*** Text Section Begins ***

A product vision aims to describe the future state of a product. It is the core essence of the product. Ideally, the product vision will serve as a guide for the stakeholders, as it will remind them of the general direction the product should be taking, and the common objectives within the team.
Basically, the product vision is a statement of ambition that underpins the whole project. The concept allows you to define how the final product should function, who it’s being built for, and how it will address their needs. The product vision should serve as a guide for stakeholders, allowing them to understand the product's general direction and common team objectives.
With a product vision statement, roadmapping becomes a lot easier, too. If you start with a clearly defined vision, you can translate that vision into an action plan.
Once you have an action plan, you can break it down even further and develop a comprehensive development plan.
All-in-all, product vision gives direction, and motivation, and makes prioritization a lot more simple.
A common misconception is that the product owner should be responsible for the vision statement. While the product owner should take ownership of the vision statement, it’s not solely up to them to create it.

*** Text Section Ends ***
*** Extracted entries Section Begins ***

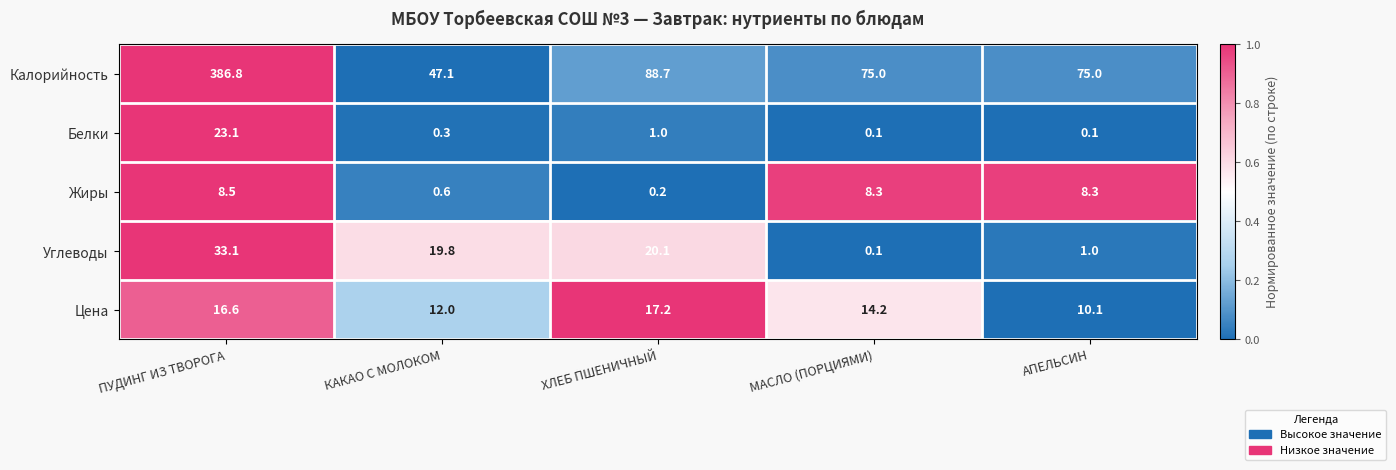

What is the total value across all series at ПУДИНГ ИЗ ТВОРОГА?

468.1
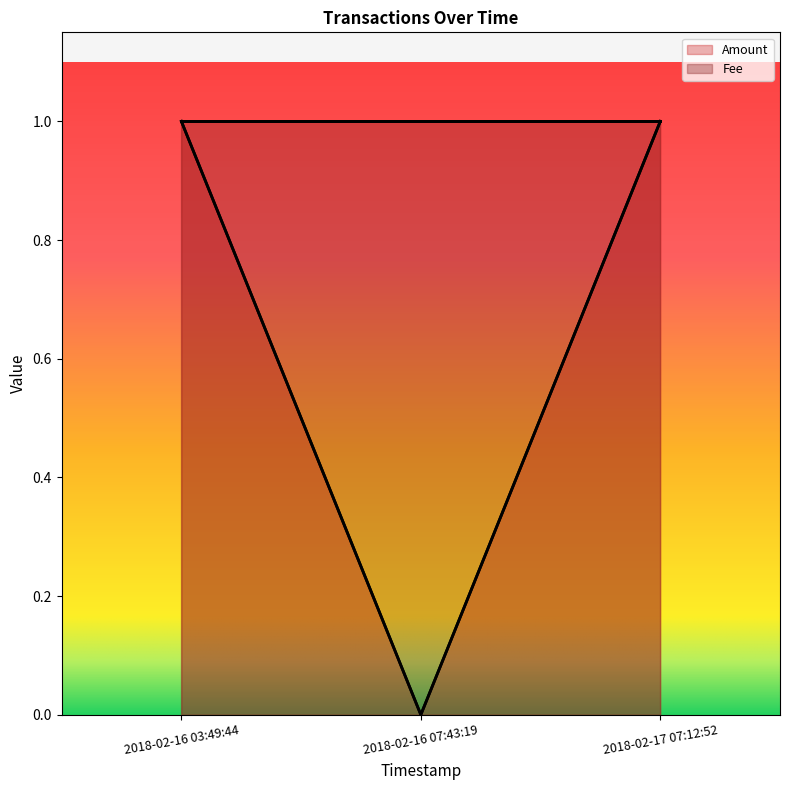

What is the label of the 1st point from the right?

2018-02-17 07:12:52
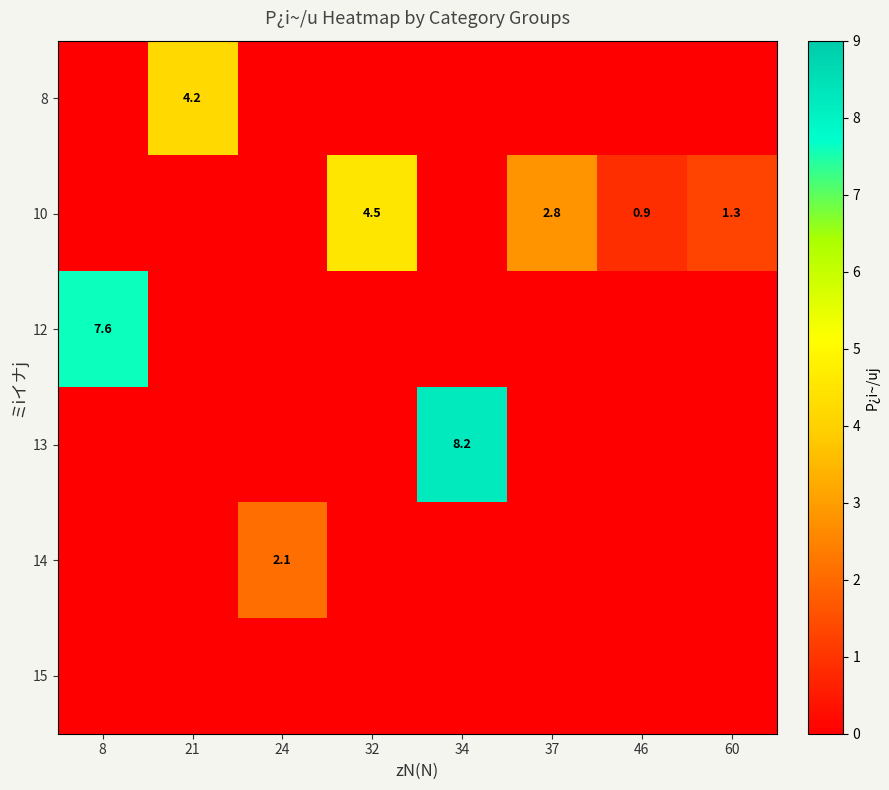

The 12 series shows 4.7 at 8. True or false?

False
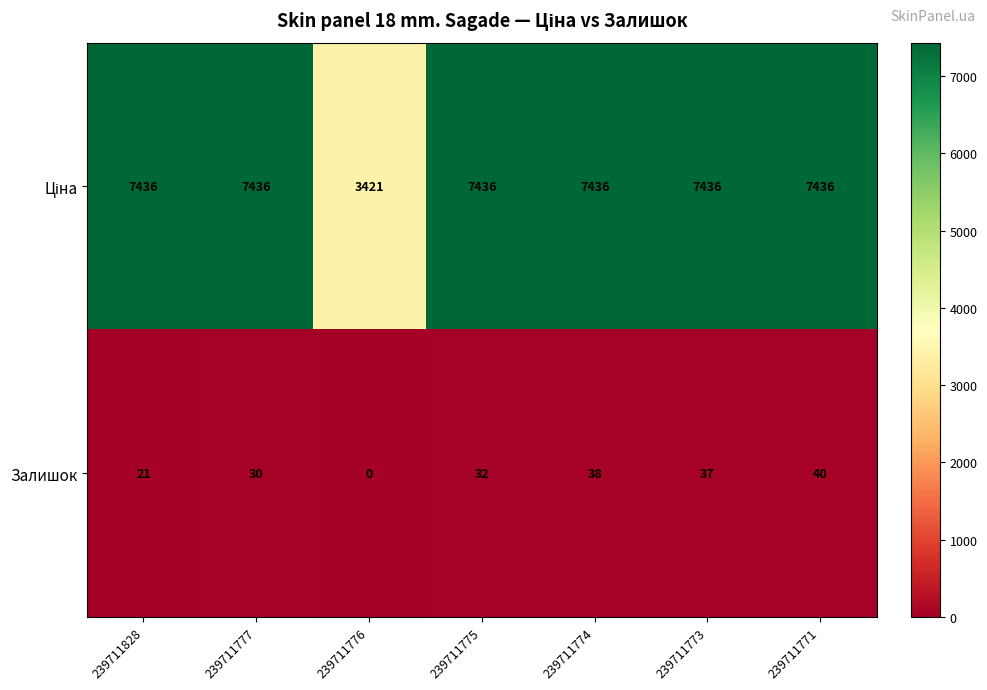

At which category is the sum across all series the highest?

239711771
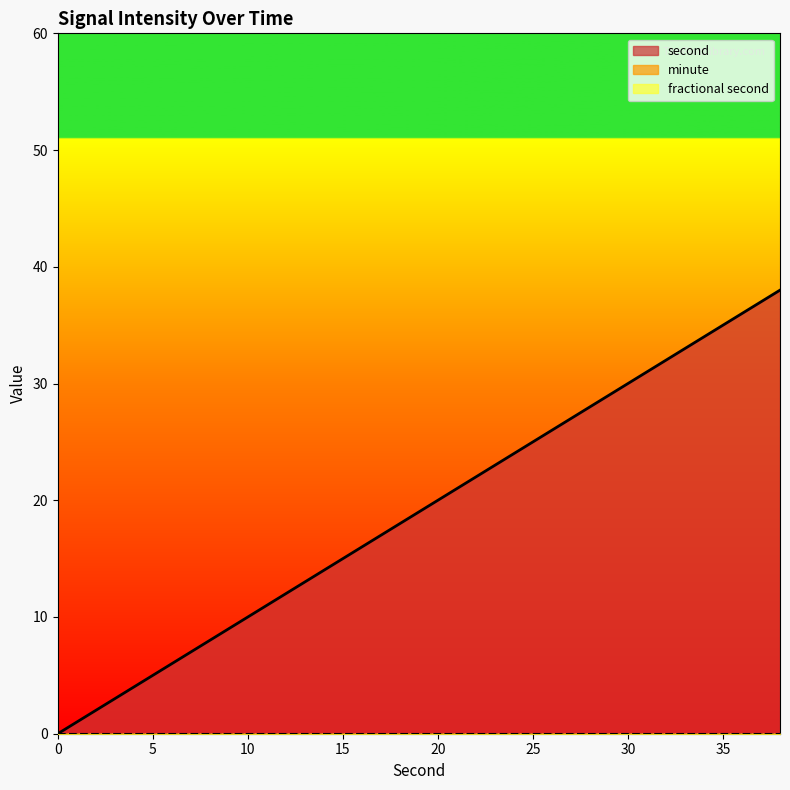

At how many categories does at least one series exceed 17?

11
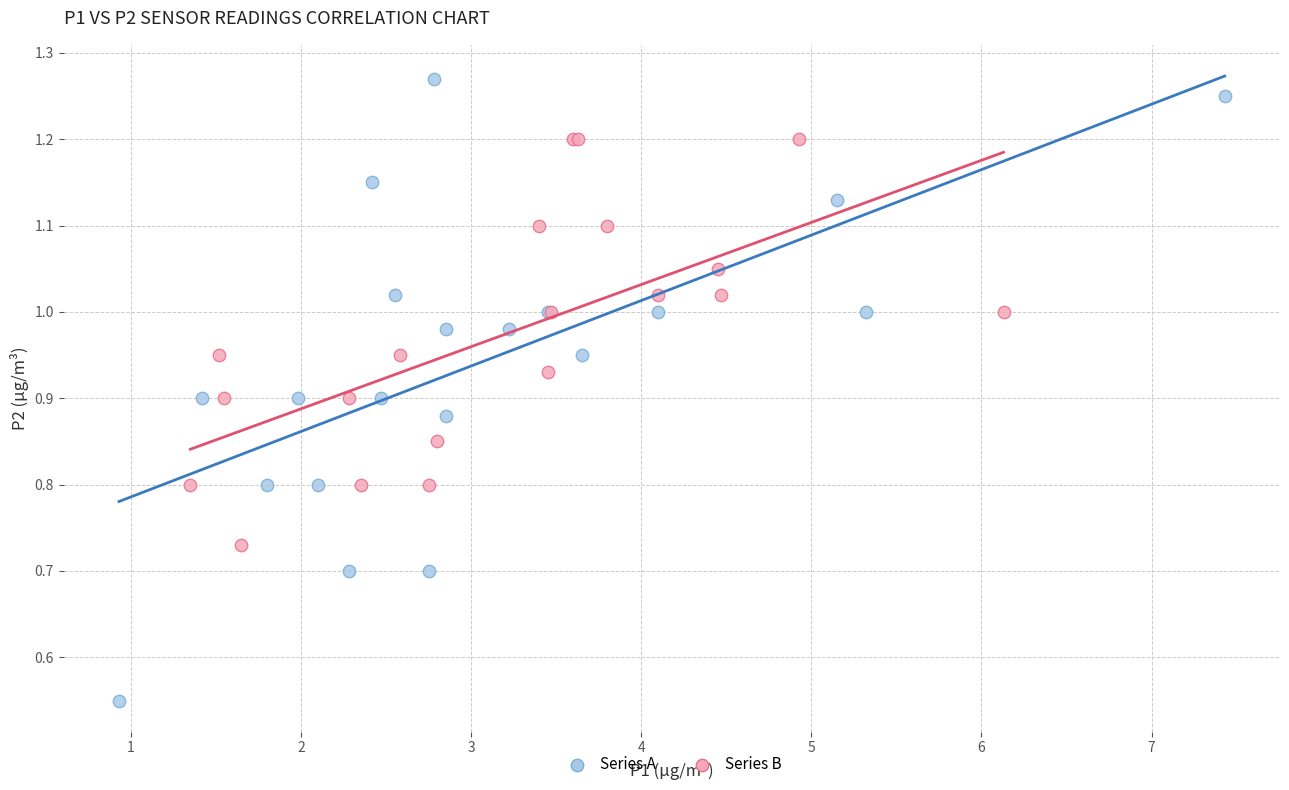

Which series contains the lowest Y value?

Series A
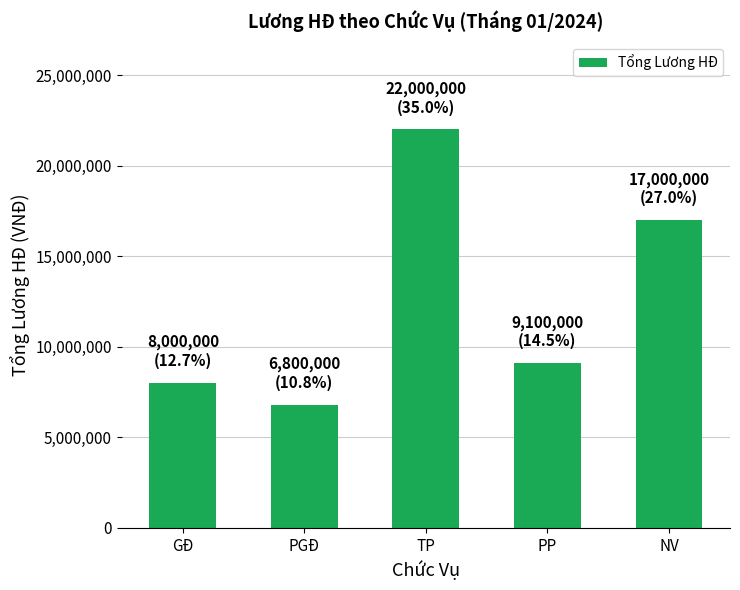

Rank the categories by value from highest to lowest.

TP, NV, PP, GĐ, PGĐ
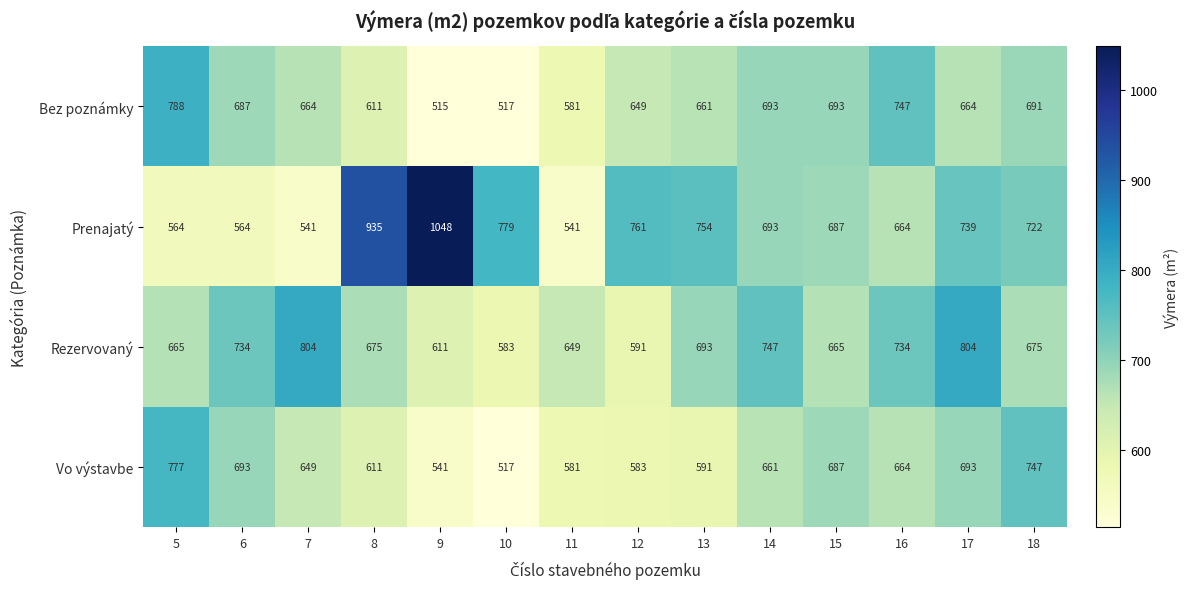

At which label does Prenajatý first exceed 722?

8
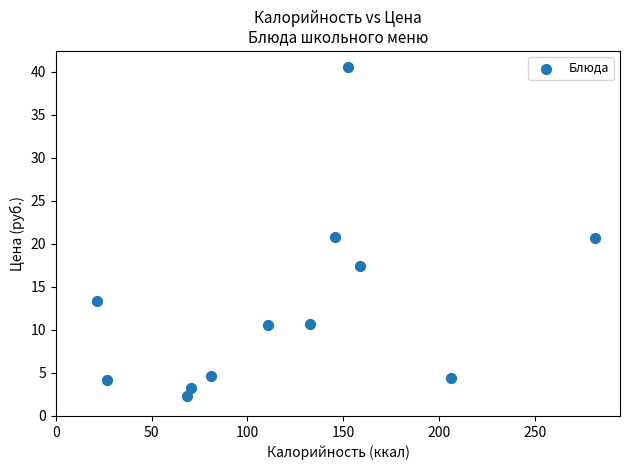

What is the average Y value?

12.8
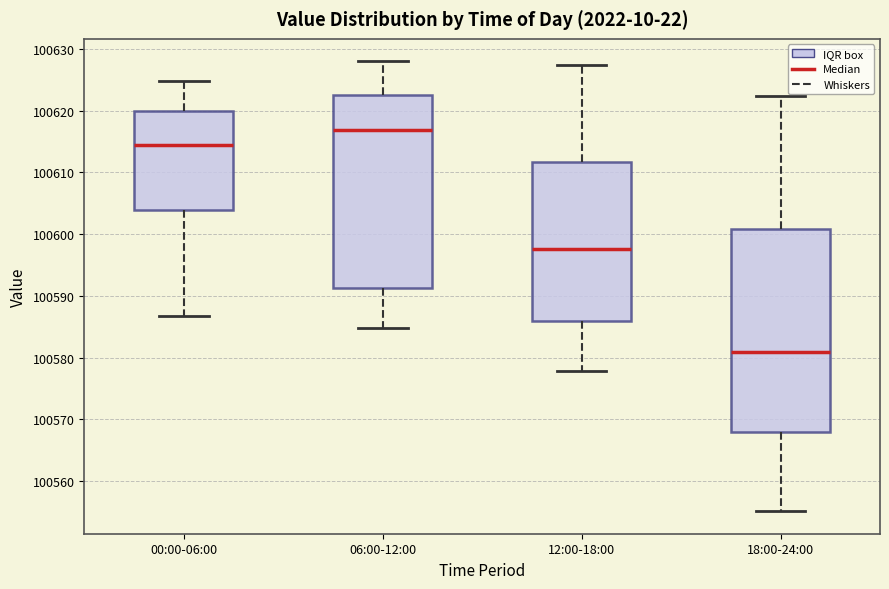

Comparing the boxes themselves (not the whiskers), which one is the tallest?

18:00-24:00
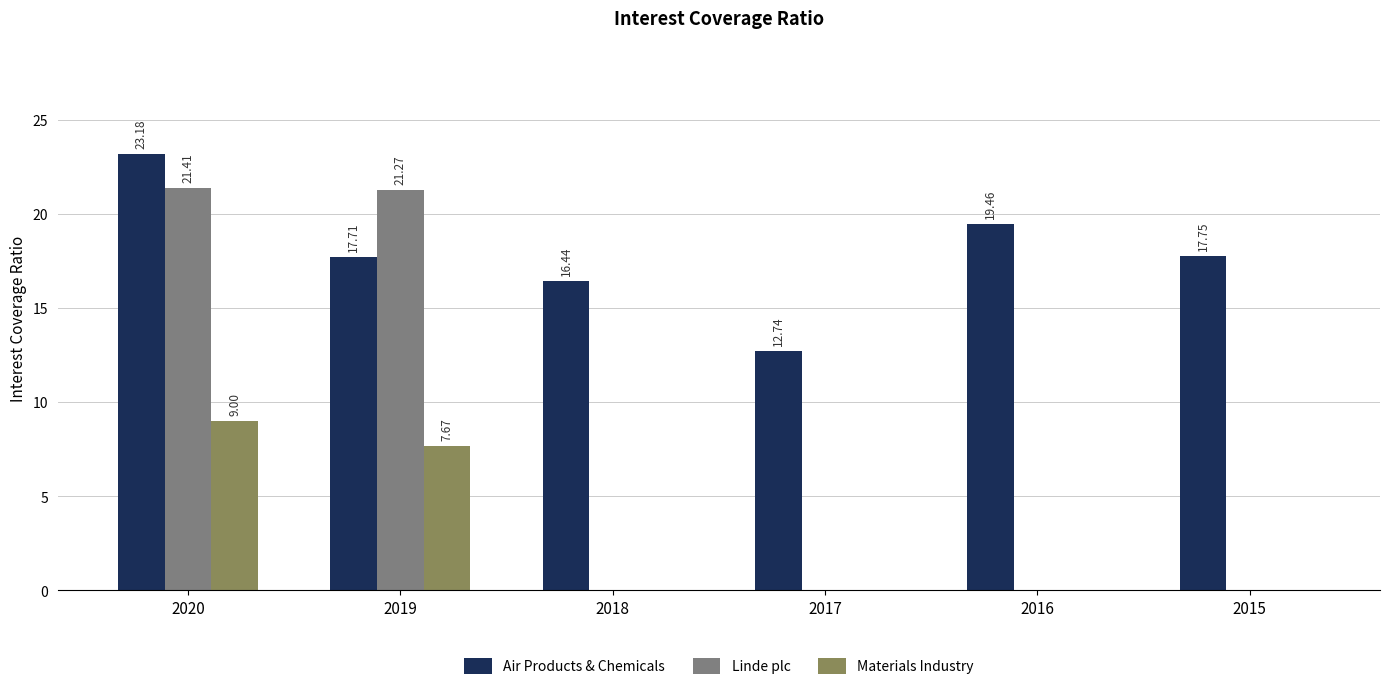

How many data points in Air Products & Chemicals are above 17?

4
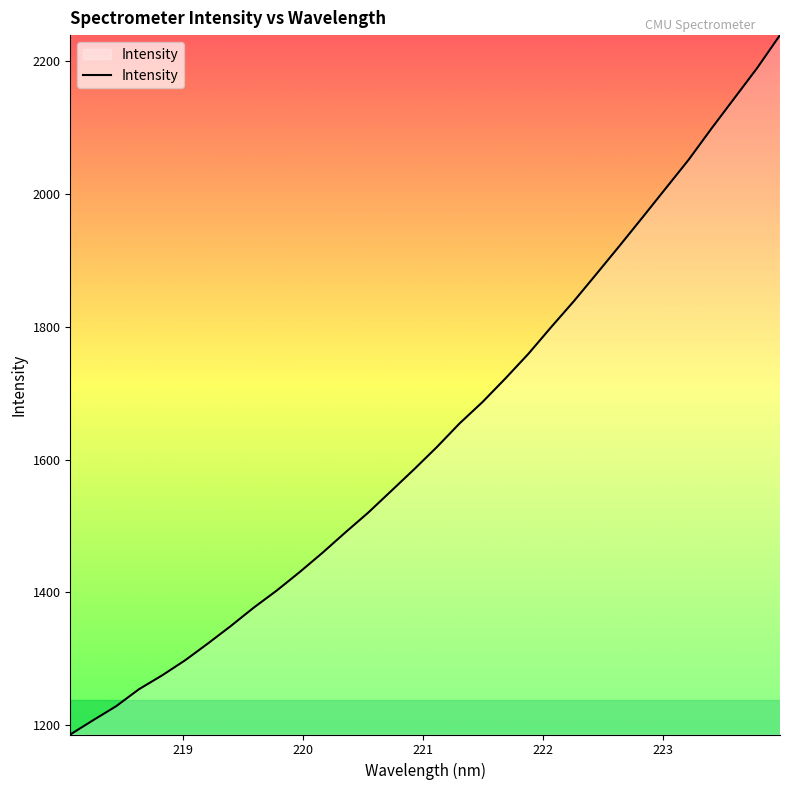

What is the difference between the maximum and minimum values?

1052.5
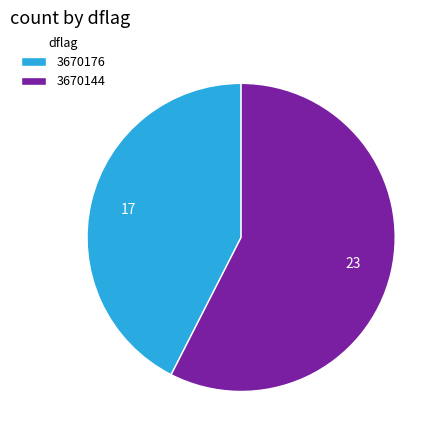

Combined, do 3670176 and 3670144 account for over 50%?

Yes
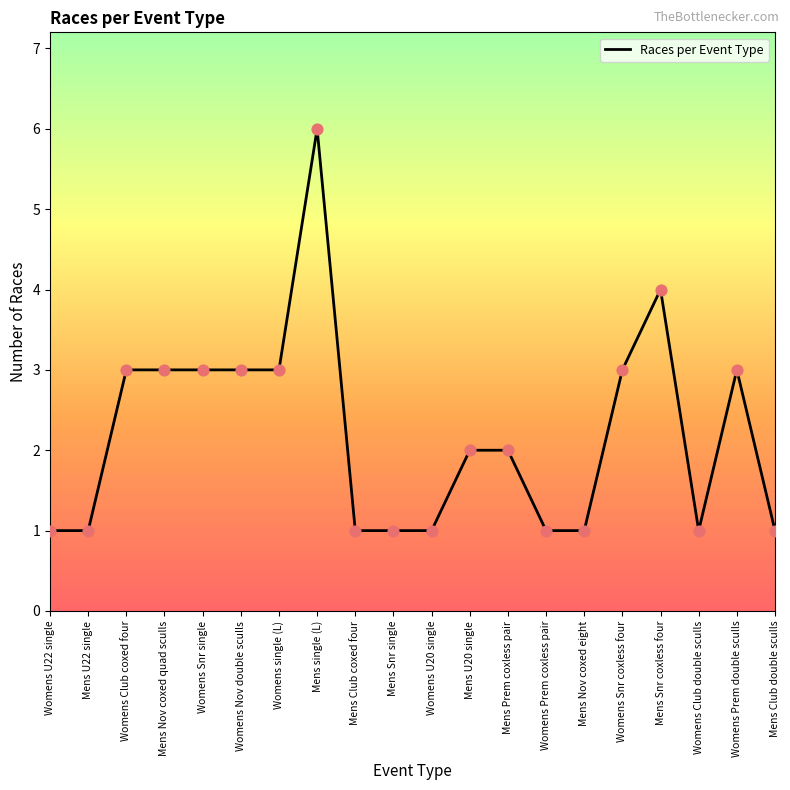

Between Womens U20 single and Womens Club coxed four, which is larger?

Womens Club coxed four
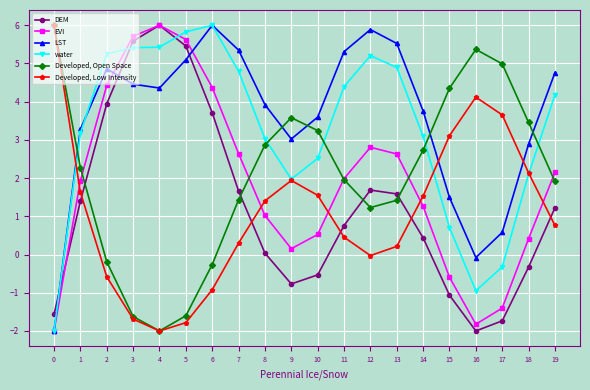

The water series shows 4.4 at 11. True or false?

True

*** Extracted entries Section Ends ***

→ **Assignment A**
Output the product vision text from "With a product" to "comprehensive development plan.".
→ **Assignment B**
According to the product vision text, what does the concept of a product vision let you define? List each item.
→ **Assignment C**
Condense the paragraph of the product vision text beginning "Basically, the product vision" into a short bulleted list that keeps its main facts.
The data has no connection to the product vision text.

→ **Answer space A**
With a product vision statement, roadmapping becomes a lot easier, too. If you start with a clearly defined vision, you can translate that vision into an action plan.
Once you have an action plan, you can break it down even further and develop a comprehensive development plan.

→ **Answer space B**
- How the final product should function
- Who it's being built for
- How it will address their needs

→ **Answer space C**
- The product vision is a statement of ambition that underpins the whole project.
- It defines how the final product should function, who it is for, and how it will meet their needs.
- It guides stakeholders on the product's general direction and the team's common objectives.